Code and models for MICCAI23 paper: "Self-Supervised Learning for Endoscopy Video Analysis".
Self-supervised learning (SSL) has led to important breakthroughs in computer vision by allowing learning from large amounts of unlabeled data. As such, it might have a pivotal role to play in biomedicine where annotating data requires a highly specialized expertise.
In this work, we study the use of a leading SSL framework, Masked Siamese Networks (MSNs), for endoscopic video analysis such as colonoscopy and laparoscopy. To fully exploit the power of SSL, we create sizable endoscopic video datasets. Our extensive experiments show that MSN training on this data leads to state-of-the-art performance in public standard endoscopic benchmarks such as surgical phase recognition during laparoscopy and in colonoscopic polyp characterization.
Furthermore, we show that 50% the annotated data are sufficient to match the performance when training on the entire labeled datasets. Our work provides evidence that SSL can dramatically reduce the need of annotated data in endoscopy.

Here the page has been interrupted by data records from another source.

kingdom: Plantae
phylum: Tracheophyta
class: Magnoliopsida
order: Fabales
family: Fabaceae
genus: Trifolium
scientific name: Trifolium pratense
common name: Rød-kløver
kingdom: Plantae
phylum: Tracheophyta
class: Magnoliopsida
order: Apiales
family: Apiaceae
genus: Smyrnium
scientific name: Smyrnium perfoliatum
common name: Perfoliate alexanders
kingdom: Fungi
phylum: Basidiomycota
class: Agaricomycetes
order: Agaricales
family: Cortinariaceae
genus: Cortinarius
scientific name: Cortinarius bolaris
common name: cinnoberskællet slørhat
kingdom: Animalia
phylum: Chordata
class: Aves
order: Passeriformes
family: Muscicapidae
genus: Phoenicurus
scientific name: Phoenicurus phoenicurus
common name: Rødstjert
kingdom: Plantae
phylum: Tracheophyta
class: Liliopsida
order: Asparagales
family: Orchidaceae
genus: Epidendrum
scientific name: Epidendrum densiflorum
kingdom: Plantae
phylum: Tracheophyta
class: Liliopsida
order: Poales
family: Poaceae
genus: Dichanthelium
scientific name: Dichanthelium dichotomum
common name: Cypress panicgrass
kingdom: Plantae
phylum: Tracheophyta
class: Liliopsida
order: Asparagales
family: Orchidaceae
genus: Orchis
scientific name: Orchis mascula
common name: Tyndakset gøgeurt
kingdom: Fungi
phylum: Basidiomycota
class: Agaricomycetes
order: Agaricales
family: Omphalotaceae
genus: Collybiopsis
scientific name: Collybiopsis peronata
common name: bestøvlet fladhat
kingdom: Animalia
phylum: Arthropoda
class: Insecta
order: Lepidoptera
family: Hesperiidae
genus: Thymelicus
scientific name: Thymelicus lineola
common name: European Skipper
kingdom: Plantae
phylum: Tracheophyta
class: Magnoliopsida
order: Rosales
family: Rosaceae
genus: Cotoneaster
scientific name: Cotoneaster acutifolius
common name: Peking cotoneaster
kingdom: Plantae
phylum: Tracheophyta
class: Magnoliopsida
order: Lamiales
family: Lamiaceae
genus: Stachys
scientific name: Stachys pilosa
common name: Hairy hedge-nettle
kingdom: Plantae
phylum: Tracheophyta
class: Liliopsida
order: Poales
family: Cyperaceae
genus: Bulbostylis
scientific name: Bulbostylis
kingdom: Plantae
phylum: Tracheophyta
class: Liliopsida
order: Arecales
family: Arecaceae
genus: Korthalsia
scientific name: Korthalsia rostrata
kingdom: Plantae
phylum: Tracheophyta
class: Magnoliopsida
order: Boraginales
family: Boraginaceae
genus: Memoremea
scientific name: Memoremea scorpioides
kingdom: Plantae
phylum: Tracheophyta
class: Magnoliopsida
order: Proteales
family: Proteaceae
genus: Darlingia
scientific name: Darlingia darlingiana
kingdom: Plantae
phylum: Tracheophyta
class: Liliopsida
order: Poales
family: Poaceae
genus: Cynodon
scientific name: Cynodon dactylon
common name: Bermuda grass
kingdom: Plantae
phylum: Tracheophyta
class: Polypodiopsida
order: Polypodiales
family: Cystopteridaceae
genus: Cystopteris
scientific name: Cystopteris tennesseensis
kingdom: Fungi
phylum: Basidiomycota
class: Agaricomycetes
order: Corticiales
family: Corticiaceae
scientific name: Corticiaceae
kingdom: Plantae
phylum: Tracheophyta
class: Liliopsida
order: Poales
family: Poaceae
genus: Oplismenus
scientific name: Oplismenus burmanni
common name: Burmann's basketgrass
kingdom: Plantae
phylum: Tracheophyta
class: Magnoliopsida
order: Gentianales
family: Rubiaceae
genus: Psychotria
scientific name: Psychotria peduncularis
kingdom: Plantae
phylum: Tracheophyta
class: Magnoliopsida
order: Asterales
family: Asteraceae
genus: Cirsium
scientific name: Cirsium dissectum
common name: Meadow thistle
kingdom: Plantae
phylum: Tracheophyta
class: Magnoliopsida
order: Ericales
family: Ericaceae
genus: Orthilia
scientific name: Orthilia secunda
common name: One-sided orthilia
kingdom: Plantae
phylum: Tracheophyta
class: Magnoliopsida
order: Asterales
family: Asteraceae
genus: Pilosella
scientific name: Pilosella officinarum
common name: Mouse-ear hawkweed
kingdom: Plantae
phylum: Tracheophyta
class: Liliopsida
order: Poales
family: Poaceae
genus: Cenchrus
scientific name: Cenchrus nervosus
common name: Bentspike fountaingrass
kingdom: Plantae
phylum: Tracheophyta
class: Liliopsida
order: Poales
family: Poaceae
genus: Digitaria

We release a series of models pre-trained with our method over a large corpus of endoscopic videos:
Arch | Dataset | Down-stream results | Link |
---|---|---|---|
ViT-S | Private Laparoscopy | Cholec80 F1: 83.4 | Link |
ViT-B | Private Laparoscopy | Cholec80 F1: 82.6 | Link |
ViT-L | Private Laparoscopy | Cholec80 F1: 84.0 | Link |
- | - | - | - |
ViT-S | Private Colonoscopy | PolypSet Acc: 78.5 | Link |
ViT-B | Private Colonoscopy | PolypSet Acc: 78.2 | Link |
ViT-L | Private Colonoscopy | PolypSet Acc: 80.4 | Link |
You may use the requirements.`txt
file for reproduction of our development environment.
conda create --name <env_name> --file ./requirements.txt
We publish the data modules for Cholec80 experiments, which can be easily adopted to the rest of the paper. Our data pipeline is heavily adopted from TF-Cholec80.
Run prepare.py
for downloading and extracting the public Cholec80 dataset:
python prepare.py --data_rootdir YOUR_LOCATION
The ./data/cholec80_images.py
module contains classes for loading the pre-processed datasets into a TF dataset object.
./down_stream/main.py
is the entry point for running the downstream experiments, where a pre-trained module can be fine-tunned for the task of phase classification.
./inference.py
script can be used for loading a pre-trained model and extracting representations from it.
Please cite:
@misc{hirsch2023selfsupervised,
title={Self-Supervised Learning for Endoscopic Video Analysis},
author={Roy Hirsch and Mathilde Caron and Regev Cohen and Amir Livne and Ron Shapiro and Tomer Golany and Roman Goldenberg and Daniel Freedman and Ehud Rivlin},
year={2023},
eprint={2308.12394},
archivePrefix={arXiv},
primaryClass={cs.CV}
}
Our work is licensed under BSD 3-Clause license, as found in the LICENSE file.